[[ Text segment, beginning ]]

So the first claim is that, the non-trivial work of this algorithm all

takes place via heap operations. That is, it suffices to just count the

number of heap operations, each of which we know is done in logarithmic time.

Okay, so let's count up all of the heap

operations. One thing we already talked about,

but I'll mention it here again for completeness is we do a bunch of inserts

just to initialize the heap in a pre-processing step.

So after we initialize, we move on to the main while loop.

Remember, there's exactly N minus one iterations of that while loop.

And in each one, we extract min exactly once.

So these were the easy steps. What you should be concerned about.

Are, the, heap operations, the deletions and re-insertions that are triggered by

needing to decrease the key avertices that are not in X.

Indeed, in a single iteration of Prim's algorithm, in a single move of a vertex

inside of capital X, can necessitate a large number of heap operations.

[[ Text segment, end ]]
[[ Listed entries, beginning ]]

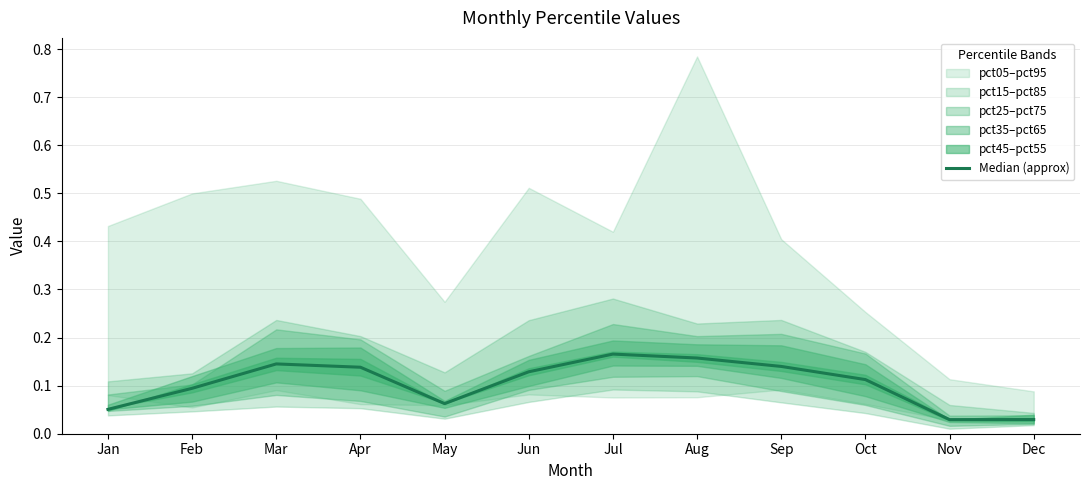

At which label is the value closest to 0?

Nov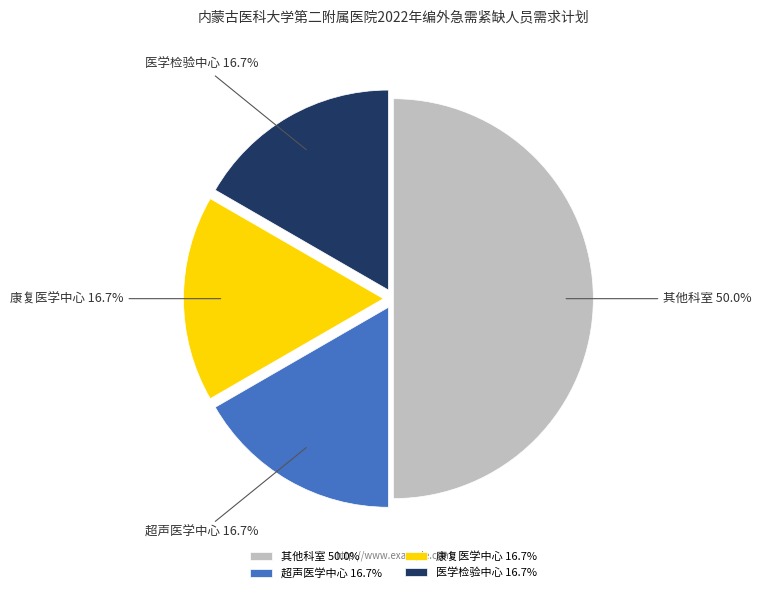

What is the ratio of the value at 其他科室 to the value at 康复医学中心?

3.0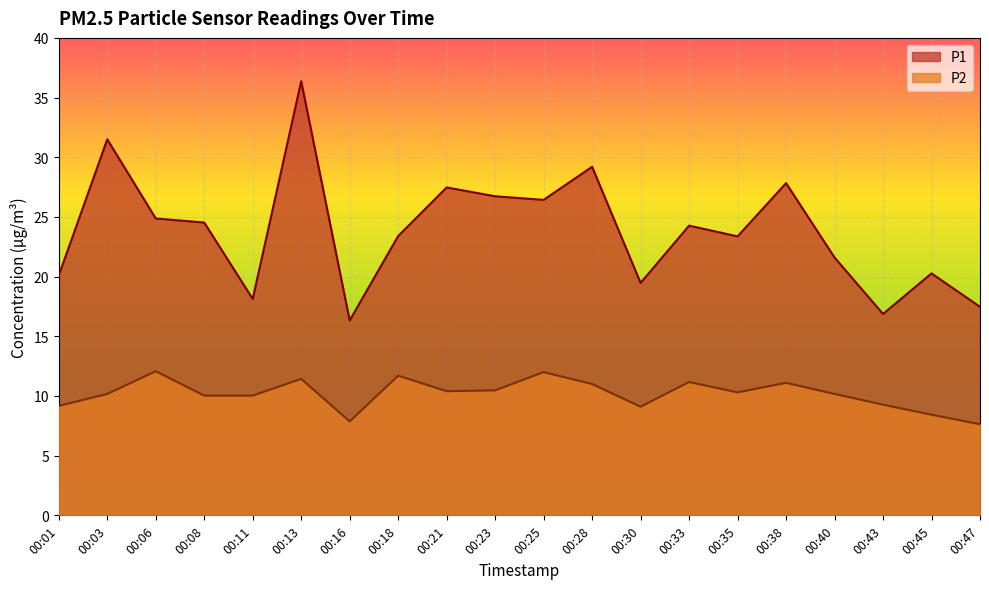

Where is the first local maximum for P1?

00:03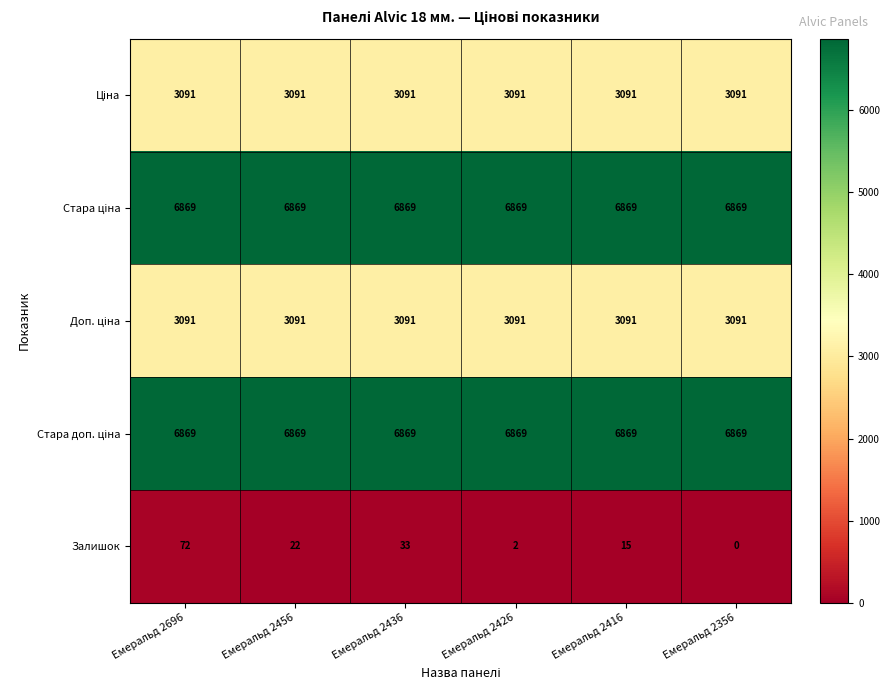

At which category does the chart reach its minimum across all series?

Емеральд 2356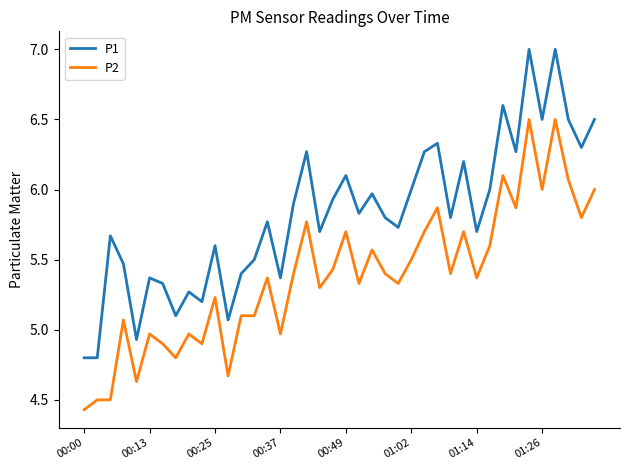

Which series has the widest spread of values?

P1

[[ Listed entries, end ]]

### Tasks
**A.** Answer the following from the Prim's algorithm excerpt:
(i) In what time is each heap operation done?
(ii) How many iterations does the main while loop have?
(iii) How many times is extract min performed in each iteration?
**B.** Resume the Prim's algorithm excerpt from the point at which it stops.
The items have no connection to the Prim's algorithm excerpt.

### Task-by-task outputs
**A.**
(i) In logarithmic time.
(ii) Exactly N minus one.
(iii) Exactly once.

**B.**
So, it's important to think, to count these operations in the right way, namely

in a edge-centric manner and the claim is that a single edge of the graph is only

going to trigger a single decrease key pair of.

Operations a single insertion deletion combo.

We can even pinpoint the moment in time at which we're going to have this inser,

this deletion and reinsertion. It's going to be when the first of the

endpoints, so either V or W, the first iteration at which one of those gets

sucked into the left-hand side capital X, that's going to trigger the

insert-delete, potentially for the other endpoint.

When the second endpoint gets sucked into the left-hand side, you don't care,

because the other endpoint has already been taken out of the heap,

there's no need to maintain its key. So that means that the number of heap

operations is almost twice the number of vertices plus almost twice the number of

edges. We're again going to use this fact that

the input graph is connected and therefore the number of edges is

asymptotically at least the number of vertices.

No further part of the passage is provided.